Item-Total Correlations and Item Statistics

Among untransformed scores, we see there are 15 of 144 IFPs with correlations between -0.2 and 0.2: 1340-0,1256-6,1369-2,1350-0,1357-0,1234-2,1243-6,1268-6,1359-6,1277-2,1396-6,1319-0,1321-0,1269-1,1275-2. With logit scores, we observe 12 such IFPs. Remember that these correlations use pairwise deletion due to substantial amounts of missing data.

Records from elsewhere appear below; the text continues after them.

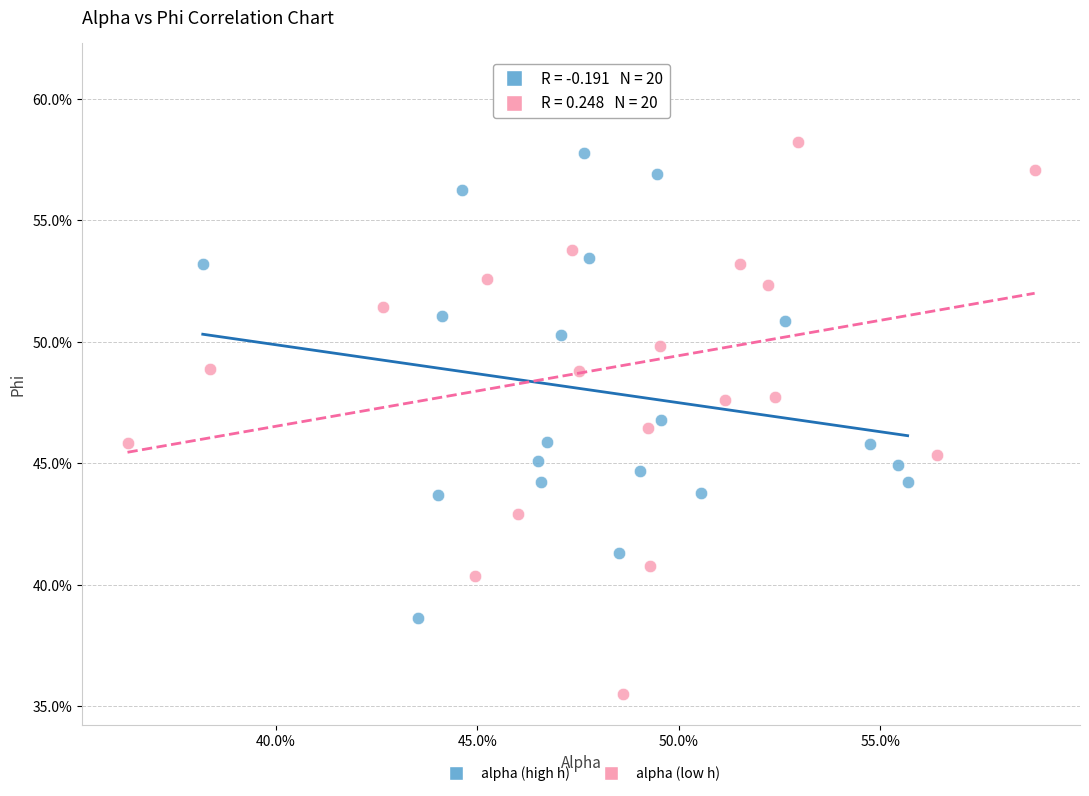

What are all the series names shown in the legend?

alpha (high h), alpha (low h)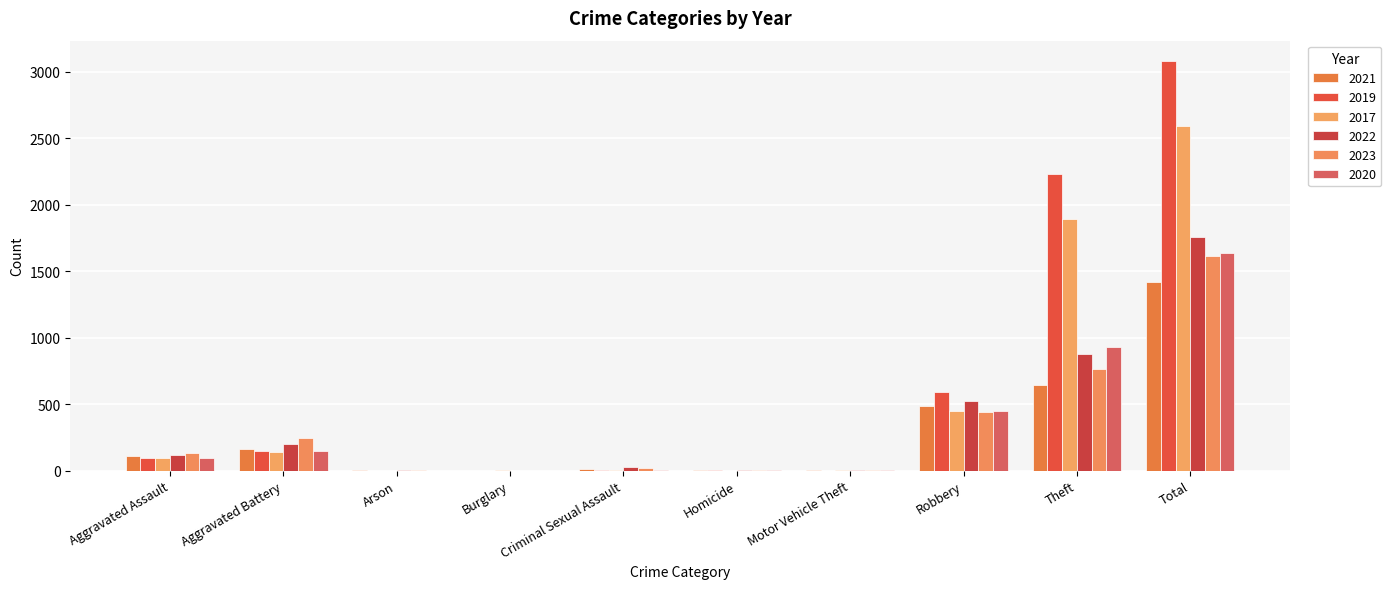

Rank the series at Robbery from highest to lowest value.

2019, 2022, 2021, 2020, 2017, 2023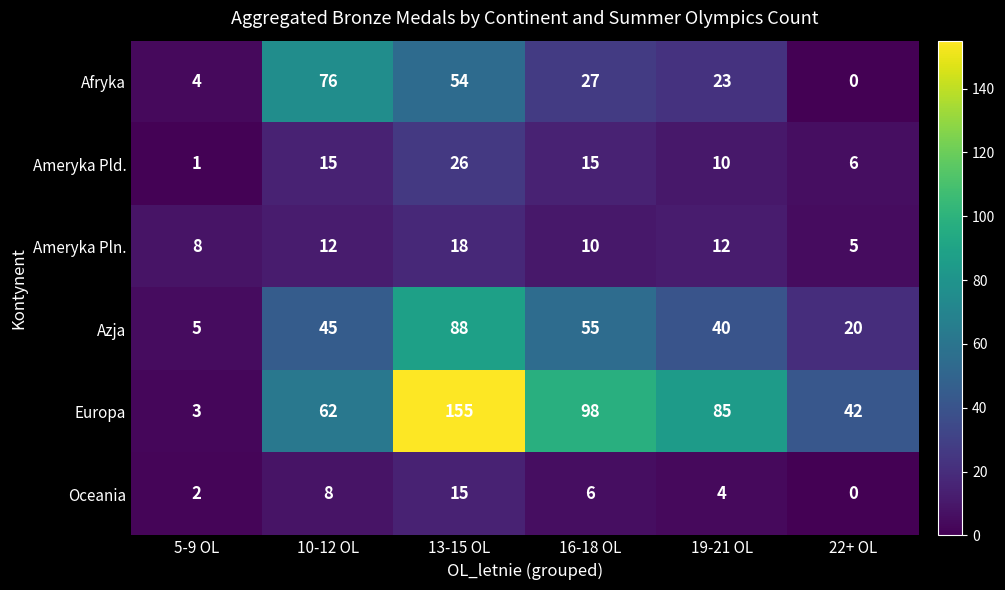

What is the spread (max minus min) of values at 13-15 OL?

140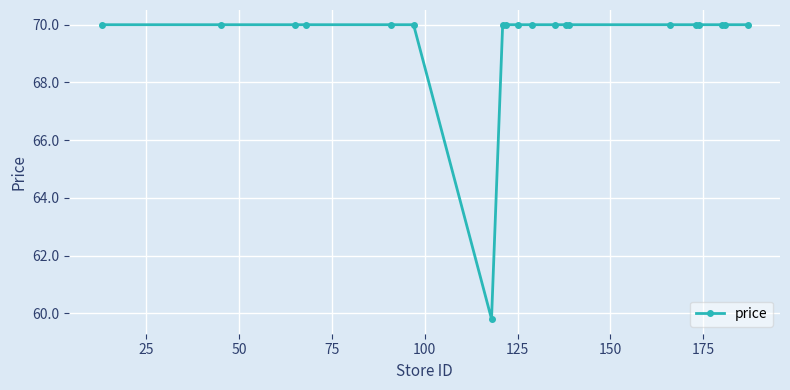

Count the number of data series in this chart.

1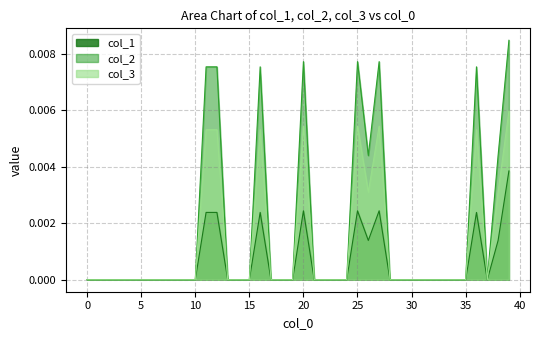

How many values in the col_3 series exceed 0?

10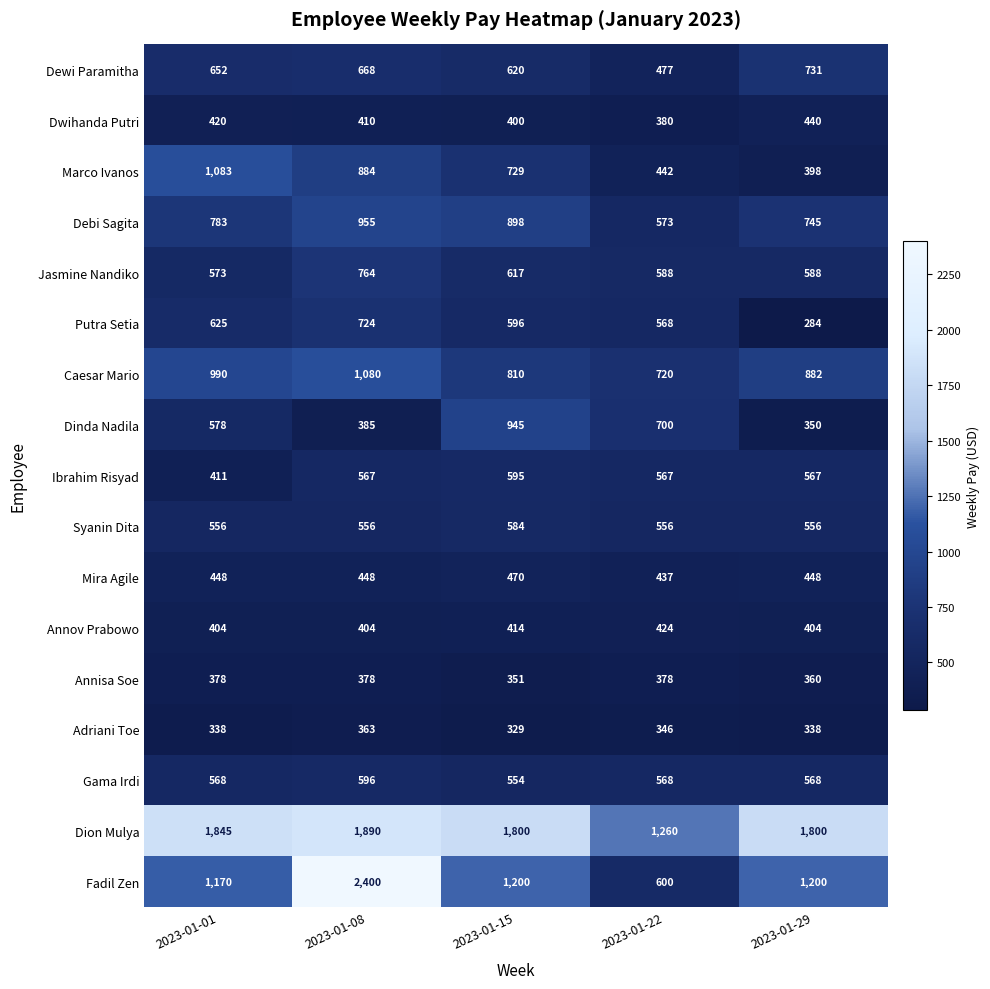

The Syanin Dita series shows 992 at 2023-01-08. True or false?

False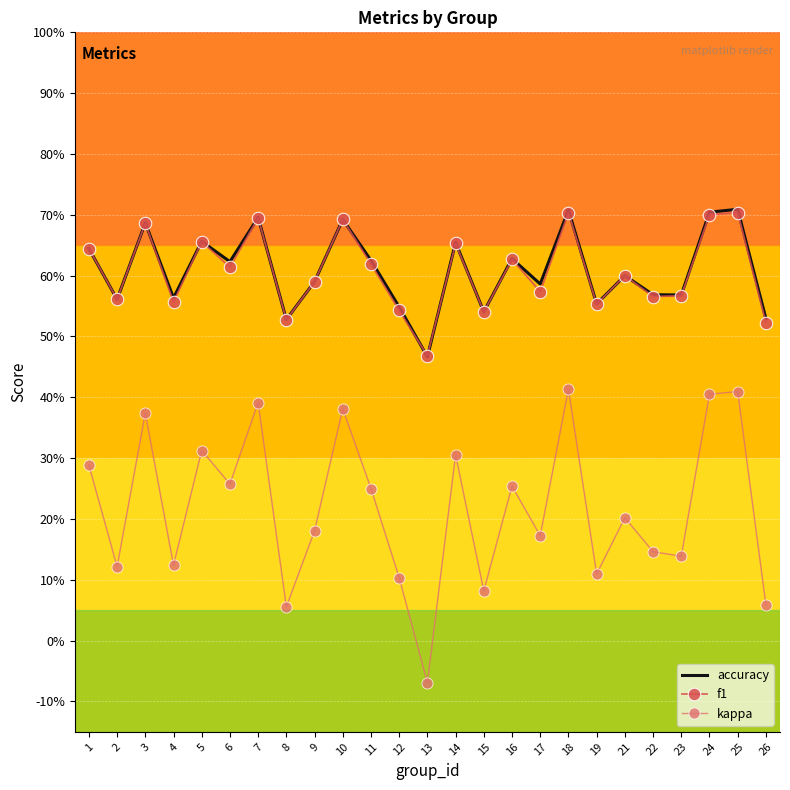

What are all the series names shown in the legend?

accuracy, f1, kappa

plot of chunk unnamed-chunk-4
Item Statistics
ifp_id n r r.cor r.drop mean sd
1 1300-6 124.00 -0.23 -0.23 -0.25 0.59 0.36
2 1340-0 419.00 -0.17 -0.17 -0.22 0.37 0.36
3 1256-6 556.00 -0.16 -0.16 -0.17 0.32 0.14
4 1369-2 282.00 -0.16 -0.16 -0.19 0.48 0.31
5 1350-0 255.00 -0.14 -0.14 -0.15 0.49 0.39
6 1357-0 204.00 -0.13 -0.13 -0.10 1.06 0.34
7 1234-2 421.00 -0.11 -0.11 -0.13 0.64 0.37
8 1243-6 395.00 -0.06 -0.06 -0.07 0.83 0.24
9 1268-6 422.00 -0.02 -0.02 0.00 0.36 0.18
10 1359-6 307.00 -0.01 -0.01 -0.00 0.89 0.27
11 1277-2 272.00 -0.00 -0.00 -0.02 0.43 0.32
12 1396-6 228.00 0.08 0.08 0.06 0.57 0.29
13 1319-0 151.00 0.10 0.10 0.09 0.50 0.35
14 1321-0 362.00 0.16 0.16 0.15 0.66 0.26
15 1269-1 359.00 0.16 0.16 0.16 0.38 0.37
16 1275-2 320.00 0.17 0.17 0.13 0.45 0.32
17 1388-6 239.00 0.22 0.22 0.20 0.23 0.17
18 1341-0 307.00 0.23 0.23 0.22 0.32 0.31

Which IFPs are potentially unreliable?

If we consider IFPs identified with both transformed and untransformed scores, there are 32 potentially unreliable IFPs: 1318-2, 1347-2, 1159-0, 1220-0, 1315-2, 1310-0, 1300-6, 1340-0, 1350-0, 1234-2, 1369-2, 1357-0, 1277-2, 1243-6, 1359-6, 1319-0, 1256-6, 1396-6, 1269-1, 1275-2, 1268-6, 1321-0, 1216-0, 1341-0, 1267-0, 1308-6, 1261-6, 1251-0, 1311-6, 1388-6, 1222-6, 1304-2.

plot of chunk unnamed-chunk-5

What does it mean?

Looking at the reliability measures overall, we see that alpha and item-total correlation are highly interralted with Brier scores. This underscores the importance and difficulty of isolating questions that are truly unreliable and not simply difficult.

In the plots below:

  • Blue points are considered reliable by both methods
  • Green points are unreliable with logit transformed scores
  • Red points are unreliable in both calculations

Using Untransformed Scores: plot of chunk unnamed-chunk-6

With Logit Transformed Scores: plot of chunk unnamed-chunk-7 *(All P-Values are well below .001)

What Should We Do?

It seems unnecessarily risky to disregard all of our worst-scoring IFPs when ranking participants. In so doing, we could potentially be assigning too much weight, or rewarding people, for overly-aggressive strategies. As I mentioned, Brier scores are intended to magnify the mistakes inherent in taking risks, and to ignore them is to manipulate the scoring method itself.